Giant Invisible Pink Bunny
Named Security Czar

By Brian Briggs

Redmond, WA - Bill Gates announced today that as part of the "Trustworthy Computing Initiative" that Whippy the Giant Invisible Pink Bunny would become the company's security Czar. A move viewed essential if Microsoft expects to build confidence in its .NET strategy.

Only I can see him.
"Only I can see him."

Security experts lauded Microsoft's move. "I'm heartened by Microsoft's new focus on more secure software. And the appointment of an invisible pink bunny, nay, a GIANT invisible pink bunny, as security czar is a great move. It really affirms Microsoft's commitment to security," said Julio Townsel of FRX Security Consultants.

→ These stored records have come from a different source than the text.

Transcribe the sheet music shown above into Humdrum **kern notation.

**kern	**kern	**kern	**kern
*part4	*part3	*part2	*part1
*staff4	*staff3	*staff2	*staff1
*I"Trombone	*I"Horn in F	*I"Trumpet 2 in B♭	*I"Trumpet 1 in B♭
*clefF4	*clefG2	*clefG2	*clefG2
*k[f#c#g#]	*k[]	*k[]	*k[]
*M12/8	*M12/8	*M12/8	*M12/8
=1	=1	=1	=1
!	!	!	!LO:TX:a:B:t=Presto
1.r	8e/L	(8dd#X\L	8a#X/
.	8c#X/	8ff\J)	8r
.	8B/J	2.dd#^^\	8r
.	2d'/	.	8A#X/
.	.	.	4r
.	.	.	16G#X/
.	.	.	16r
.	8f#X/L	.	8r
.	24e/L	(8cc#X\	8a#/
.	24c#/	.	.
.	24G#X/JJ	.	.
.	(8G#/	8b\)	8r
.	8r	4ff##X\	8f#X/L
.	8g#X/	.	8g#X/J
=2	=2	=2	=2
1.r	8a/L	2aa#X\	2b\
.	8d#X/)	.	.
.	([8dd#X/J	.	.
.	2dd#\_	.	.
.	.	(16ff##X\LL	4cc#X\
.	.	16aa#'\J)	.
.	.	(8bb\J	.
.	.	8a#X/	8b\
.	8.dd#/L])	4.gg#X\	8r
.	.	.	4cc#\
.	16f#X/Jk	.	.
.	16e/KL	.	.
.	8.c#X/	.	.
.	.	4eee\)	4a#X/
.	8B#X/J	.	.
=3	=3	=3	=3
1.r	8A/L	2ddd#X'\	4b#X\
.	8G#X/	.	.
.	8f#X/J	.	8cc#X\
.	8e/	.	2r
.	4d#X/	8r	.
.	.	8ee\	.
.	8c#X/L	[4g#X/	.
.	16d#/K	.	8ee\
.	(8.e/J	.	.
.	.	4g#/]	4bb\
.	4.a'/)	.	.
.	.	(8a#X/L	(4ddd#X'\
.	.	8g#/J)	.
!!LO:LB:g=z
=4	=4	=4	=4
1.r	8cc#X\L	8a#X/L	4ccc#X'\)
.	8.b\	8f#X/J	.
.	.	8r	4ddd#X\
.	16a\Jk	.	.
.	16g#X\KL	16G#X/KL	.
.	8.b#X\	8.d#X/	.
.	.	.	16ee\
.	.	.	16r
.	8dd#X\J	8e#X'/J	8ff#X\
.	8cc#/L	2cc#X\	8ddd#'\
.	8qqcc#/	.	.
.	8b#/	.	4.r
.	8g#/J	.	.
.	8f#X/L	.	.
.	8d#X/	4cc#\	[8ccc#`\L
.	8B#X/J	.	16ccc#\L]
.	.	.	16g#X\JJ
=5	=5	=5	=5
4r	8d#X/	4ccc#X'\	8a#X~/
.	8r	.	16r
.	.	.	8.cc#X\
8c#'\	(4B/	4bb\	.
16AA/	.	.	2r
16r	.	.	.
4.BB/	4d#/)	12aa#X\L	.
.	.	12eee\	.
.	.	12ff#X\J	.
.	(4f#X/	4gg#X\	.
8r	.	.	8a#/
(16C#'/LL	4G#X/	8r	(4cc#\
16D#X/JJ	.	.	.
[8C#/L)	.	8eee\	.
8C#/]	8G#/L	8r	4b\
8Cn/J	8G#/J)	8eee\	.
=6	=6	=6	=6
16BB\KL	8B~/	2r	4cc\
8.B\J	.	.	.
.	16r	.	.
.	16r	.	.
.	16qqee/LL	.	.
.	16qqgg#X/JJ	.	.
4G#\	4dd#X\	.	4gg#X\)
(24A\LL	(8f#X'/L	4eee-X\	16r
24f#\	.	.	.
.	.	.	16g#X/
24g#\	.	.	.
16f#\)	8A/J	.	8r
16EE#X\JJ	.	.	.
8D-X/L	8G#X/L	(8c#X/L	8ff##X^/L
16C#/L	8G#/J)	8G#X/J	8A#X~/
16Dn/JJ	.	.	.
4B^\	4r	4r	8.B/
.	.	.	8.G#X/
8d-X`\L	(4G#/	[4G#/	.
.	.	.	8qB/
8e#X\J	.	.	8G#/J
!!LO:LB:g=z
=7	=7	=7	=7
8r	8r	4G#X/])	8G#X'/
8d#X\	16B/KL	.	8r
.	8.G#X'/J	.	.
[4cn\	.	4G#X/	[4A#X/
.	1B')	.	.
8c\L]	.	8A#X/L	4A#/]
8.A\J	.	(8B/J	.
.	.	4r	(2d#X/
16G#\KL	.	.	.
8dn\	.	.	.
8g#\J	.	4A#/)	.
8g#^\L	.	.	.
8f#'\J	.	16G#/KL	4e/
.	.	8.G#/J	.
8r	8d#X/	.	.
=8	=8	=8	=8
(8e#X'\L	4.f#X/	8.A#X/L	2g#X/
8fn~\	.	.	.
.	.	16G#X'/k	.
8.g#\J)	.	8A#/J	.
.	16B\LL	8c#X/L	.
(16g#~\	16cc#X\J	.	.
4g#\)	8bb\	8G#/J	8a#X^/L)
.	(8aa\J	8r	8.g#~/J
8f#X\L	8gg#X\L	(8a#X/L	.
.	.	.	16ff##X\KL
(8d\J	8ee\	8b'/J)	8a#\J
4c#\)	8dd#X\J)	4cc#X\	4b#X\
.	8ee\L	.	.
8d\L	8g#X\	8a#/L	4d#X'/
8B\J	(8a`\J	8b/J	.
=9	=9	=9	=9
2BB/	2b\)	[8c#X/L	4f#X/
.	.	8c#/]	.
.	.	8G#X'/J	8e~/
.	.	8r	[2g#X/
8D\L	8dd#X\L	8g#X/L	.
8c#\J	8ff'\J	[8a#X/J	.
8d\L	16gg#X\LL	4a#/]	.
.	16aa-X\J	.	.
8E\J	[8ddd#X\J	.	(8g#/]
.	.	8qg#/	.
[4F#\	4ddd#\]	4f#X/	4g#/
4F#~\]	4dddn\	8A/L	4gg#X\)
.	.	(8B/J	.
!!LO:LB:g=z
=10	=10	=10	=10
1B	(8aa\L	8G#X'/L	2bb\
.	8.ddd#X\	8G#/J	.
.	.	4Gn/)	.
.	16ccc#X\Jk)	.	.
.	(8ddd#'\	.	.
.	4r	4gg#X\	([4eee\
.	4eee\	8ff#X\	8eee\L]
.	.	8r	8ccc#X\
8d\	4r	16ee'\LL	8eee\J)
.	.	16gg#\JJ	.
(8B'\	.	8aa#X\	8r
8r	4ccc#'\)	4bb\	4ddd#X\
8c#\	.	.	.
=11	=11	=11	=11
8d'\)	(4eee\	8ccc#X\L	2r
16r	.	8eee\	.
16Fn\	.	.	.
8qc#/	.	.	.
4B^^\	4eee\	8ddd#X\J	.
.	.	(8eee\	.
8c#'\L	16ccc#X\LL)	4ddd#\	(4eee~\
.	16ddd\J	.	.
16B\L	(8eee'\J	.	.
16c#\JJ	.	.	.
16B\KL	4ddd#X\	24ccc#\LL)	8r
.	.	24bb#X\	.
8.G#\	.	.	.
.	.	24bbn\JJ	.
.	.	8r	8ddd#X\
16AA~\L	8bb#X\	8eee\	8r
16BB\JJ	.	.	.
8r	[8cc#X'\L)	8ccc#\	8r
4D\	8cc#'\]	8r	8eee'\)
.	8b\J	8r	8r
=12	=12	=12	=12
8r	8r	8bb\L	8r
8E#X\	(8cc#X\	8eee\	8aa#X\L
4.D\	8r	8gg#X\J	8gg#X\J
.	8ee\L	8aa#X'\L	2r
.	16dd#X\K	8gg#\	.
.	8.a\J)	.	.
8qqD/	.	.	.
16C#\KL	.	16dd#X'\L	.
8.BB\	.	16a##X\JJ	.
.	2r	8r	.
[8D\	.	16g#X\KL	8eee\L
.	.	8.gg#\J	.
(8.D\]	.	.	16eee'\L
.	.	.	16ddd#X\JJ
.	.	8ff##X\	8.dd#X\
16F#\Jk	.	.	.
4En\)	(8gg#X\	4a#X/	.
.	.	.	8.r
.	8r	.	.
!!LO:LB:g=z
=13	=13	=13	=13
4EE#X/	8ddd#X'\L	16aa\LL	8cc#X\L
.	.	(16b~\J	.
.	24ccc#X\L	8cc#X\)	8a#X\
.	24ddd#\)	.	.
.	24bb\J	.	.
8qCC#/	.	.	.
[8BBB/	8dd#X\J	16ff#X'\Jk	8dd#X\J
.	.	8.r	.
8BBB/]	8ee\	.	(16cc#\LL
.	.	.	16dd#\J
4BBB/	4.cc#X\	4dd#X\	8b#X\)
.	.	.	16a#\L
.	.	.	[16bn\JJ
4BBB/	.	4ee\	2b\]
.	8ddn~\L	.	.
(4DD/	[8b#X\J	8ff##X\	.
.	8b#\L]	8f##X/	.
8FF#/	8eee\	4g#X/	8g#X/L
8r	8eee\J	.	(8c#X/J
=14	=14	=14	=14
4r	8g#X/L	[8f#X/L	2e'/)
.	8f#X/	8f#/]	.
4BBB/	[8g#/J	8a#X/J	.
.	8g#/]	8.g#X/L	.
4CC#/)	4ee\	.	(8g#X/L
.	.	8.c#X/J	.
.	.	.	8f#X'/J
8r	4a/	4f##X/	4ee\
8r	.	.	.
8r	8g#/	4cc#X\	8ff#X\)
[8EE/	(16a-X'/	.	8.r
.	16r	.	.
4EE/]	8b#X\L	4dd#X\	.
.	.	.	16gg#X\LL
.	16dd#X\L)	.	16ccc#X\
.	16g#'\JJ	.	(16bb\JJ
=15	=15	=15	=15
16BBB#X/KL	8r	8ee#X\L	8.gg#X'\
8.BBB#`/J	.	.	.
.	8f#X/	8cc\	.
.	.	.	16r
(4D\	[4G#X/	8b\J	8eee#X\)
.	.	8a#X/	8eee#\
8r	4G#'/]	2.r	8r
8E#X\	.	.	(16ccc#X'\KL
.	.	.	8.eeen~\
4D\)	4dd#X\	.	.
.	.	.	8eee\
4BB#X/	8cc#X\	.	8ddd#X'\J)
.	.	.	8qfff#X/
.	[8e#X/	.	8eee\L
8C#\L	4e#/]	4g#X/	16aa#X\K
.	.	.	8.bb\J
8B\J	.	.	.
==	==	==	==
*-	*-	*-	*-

Gates motioned to a large empty space and said, "Whippy is very excited about being Security Czar. It's been his dream since he was just a tiny little giant invisible pink bunny." Gates turned around and requested, "Come over here and say a few words."

Gates beckoned the empty space to come to the podium. "Oh, Whippy, I know you've got lots of work to do, but please stay and answer a few questions. I admire your enthusiasm and your commitment to security."

An uncomfortable press corps questioned the giant invisible pink bunny for several minutes before a smiling Gates returned to the microphone. "Isn't he cute! Thank you all for coming today. Whippy will be available any time you would like to speak with him."

Some Microsoft employees later said they doubted the existence of Whippy, however, just in case they'd be making sure that their code was secure. "I'm not sure what a giant invisible pink bunny could do to me, but I don't think I want to find out," said one programmer.

Gates also announced that Ted the Invisible Transvestite Warthog would be Monopoly Czar, and would make sure Microsoft never abused its monopoly power again.